Forty-nine governors sent a letter to Defense Secretary Leon Panetta on Monday (February 27), calling on the Pentagon to reconsider its plan to slash funding for the Air National Guard.
"As commanders-in-chief, we appreciate the need to reorganize, restructure and modernize the military to meet new threats and economic realities. We also understand the need for cost-effective means to achieve these goals," the governors wrote. "Given these realities, we must oppose the proposal that the Air National Guard absorb 59 percent of the total aircraft budget reductions and approximately six times the per capita personnel reductions."
Cuts in the defense budget have long been a concern for the governors, who wrapped up an annual meeting in Washington, D.C., on Monday after a session with President Obama at the White House.
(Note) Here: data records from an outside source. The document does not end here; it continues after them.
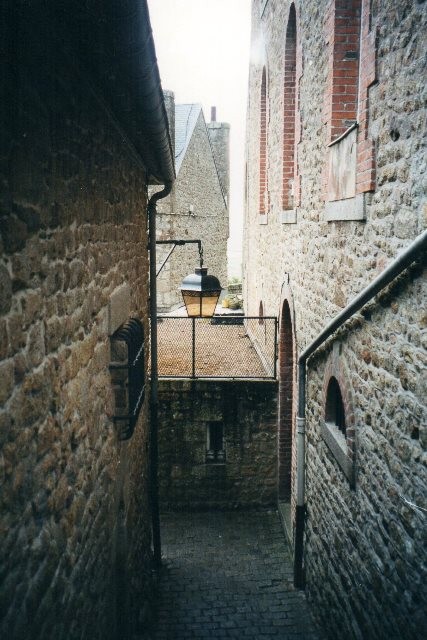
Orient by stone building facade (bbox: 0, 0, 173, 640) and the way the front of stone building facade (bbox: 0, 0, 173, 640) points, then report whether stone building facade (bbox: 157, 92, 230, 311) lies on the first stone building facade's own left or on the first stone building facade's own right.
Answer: on the first stone building facade's own left

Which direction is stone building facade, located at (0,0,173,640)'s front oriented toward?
to the viewer's right

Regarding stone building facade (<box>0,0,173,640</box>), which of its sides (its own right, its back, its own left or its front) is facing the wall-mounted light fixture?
left

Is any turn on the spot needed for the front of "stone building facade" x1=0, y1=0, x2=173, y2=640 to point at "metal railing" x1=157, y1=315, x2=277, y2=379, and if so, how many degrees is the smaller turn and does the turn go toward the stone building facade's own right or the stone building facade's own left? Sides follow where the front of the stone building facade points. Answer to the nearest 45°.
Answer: approximately 90° to the stone building facade's own left

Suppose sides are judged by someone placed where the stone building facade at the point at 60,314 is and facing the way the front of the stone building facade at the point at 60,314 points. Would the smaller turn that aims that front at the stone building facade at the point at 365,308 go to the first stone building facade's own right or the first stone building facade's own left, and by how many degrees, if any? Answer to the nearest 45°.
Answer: approximately 45° to the first stone building facade's own left
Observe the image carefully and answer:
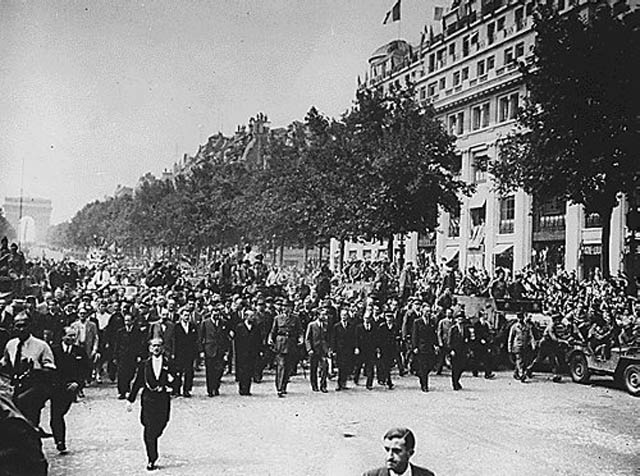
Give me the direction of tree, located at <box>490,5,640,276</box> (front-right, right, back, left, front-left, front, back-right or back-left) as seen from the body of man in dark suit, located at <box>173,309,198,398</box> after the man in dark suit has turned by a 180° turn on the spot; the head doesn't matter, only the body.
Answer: front-right

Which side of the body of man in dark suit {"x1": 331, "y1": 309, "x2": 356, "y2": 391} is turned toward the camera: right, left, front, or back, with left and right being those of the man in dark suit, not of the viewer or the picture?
front

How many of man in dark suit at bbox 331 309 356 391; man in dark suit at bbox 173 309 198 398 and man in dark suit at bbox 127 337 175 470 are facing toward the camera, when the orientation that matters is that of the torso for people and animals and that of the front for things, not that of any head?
3

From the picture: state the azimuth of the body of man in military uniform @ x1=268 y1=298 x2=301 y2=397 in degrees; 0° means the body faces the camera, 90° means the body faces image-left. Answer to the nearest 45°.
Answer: approximately 0°

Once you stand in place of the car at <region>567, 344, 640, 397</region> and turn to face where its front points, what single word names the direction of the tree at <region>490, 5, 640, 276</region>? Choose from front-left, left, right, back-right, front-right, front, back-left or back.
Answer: back-left

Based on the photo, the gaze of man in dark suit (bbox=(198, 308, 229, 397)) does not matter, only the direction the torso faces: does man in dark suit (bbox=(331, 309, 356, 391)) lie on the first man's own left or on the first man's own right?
on the first man's own left

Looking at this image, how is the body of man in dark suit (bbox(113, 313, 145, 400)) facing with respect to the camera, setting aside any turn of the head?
toward the camera

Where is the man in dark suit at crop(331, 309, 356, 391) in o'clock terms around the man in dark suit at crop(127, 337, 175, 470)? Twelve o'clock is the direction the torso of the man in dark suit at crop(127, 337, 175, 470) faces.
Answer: the man in dark suit at crop(331, 309, 356, 391) is roughly at 7 o'clock from the man in dark suit at crop(127, 337, 175, 470).

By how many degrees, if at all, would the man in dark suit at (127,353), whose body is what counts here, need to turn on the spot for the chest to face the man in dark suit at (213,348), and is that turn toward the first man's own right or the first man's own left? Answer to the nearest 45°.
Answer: approximately 90° to the first man's own left
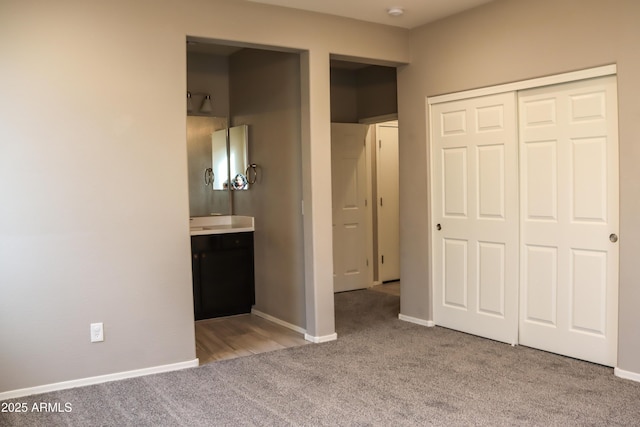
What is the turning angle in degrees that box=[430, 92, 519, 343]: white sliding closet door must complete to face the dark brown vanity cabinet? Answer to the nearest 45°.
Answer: approximately 45° to its right

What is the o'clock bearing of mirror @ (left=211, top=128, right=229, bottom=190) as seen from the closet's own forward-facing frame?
The mirror is roughly at 2 o'clock from the closet.

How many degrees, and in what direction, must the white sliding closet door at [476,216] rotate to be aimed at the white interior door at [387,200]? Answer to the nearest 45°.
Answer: approximately 90° to its right

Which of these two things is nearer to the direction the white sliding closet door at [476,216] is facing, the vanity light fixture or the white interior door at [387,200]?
the vanity light fixture

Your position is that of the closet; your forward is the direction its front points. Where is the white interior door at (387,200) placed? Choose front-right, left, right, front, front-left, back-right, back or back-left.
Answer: right

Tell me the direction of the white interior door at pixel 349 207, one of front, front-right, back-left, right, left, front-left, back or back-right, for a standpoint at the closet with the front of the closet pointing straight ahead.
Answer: right

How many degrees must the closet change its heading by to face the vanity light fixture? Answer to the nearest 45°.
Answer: approximately 45° to its right

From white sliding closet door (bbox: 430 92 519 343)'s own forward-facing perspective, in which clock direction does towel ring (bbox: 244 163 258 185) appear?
The towel ring is roughly at 2 o'clock from the white sliding closet door.

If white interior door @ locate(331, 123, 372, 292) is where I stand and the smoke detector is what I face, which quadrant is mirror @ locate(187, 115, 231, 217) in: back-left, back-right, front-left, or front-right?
front-right

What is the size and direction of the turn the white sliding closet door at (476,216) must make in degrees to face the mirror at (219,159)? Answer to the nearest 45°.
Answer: approximately 45° to its right

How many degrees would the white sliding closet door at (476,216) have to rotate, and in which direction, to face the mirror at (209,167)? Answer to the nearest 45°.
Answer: approximately 45° to its right

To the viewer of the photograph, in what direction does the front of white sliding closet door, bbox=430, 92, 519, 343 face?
facing the viewer and to the left of the viewer
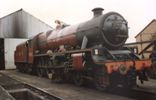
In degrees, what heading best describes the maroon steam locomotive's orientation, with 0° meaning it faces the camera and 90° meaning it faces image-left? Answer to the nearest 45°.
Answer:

The failure of the congressional "Super Committee" to reach a budget agreement last year increased the chances that the cuts will become a reality, and while some states are likely to be hit harder than others by reductions in the Pentagon budget, state officials around the country believe the Air National Guard is being targeted unfairly.
All 50 state adjutants general, who oversee the National Guard in each state, sent their own letter to Panetta warning against the cuts to the Air Guard, The Air Force Times reports .
For the governors, the military cuts are just as much about jobs as they are about national security. The Air Forces Times reports that as many as 5,100 Guard positions could be eliminated in fiscal 2013 under the latest Pentagon plans. Michigan Governor Rick Snyder is among the governors who is worried, telling The Detroit News that more than 600 full-time and part-time workers could lose their jobs if the Pentagon follows through with a plan to move A-10 fighter planes from an Air National Guard base in his state.
Panetta met personally with some of the governors during their visit to Washington, D.C., and he noted that the Air National Guard cuts are not yet set in stone. "That gave me some hope," Governor Terry Branstad of Iowa said, according to the Omaha World-Herald.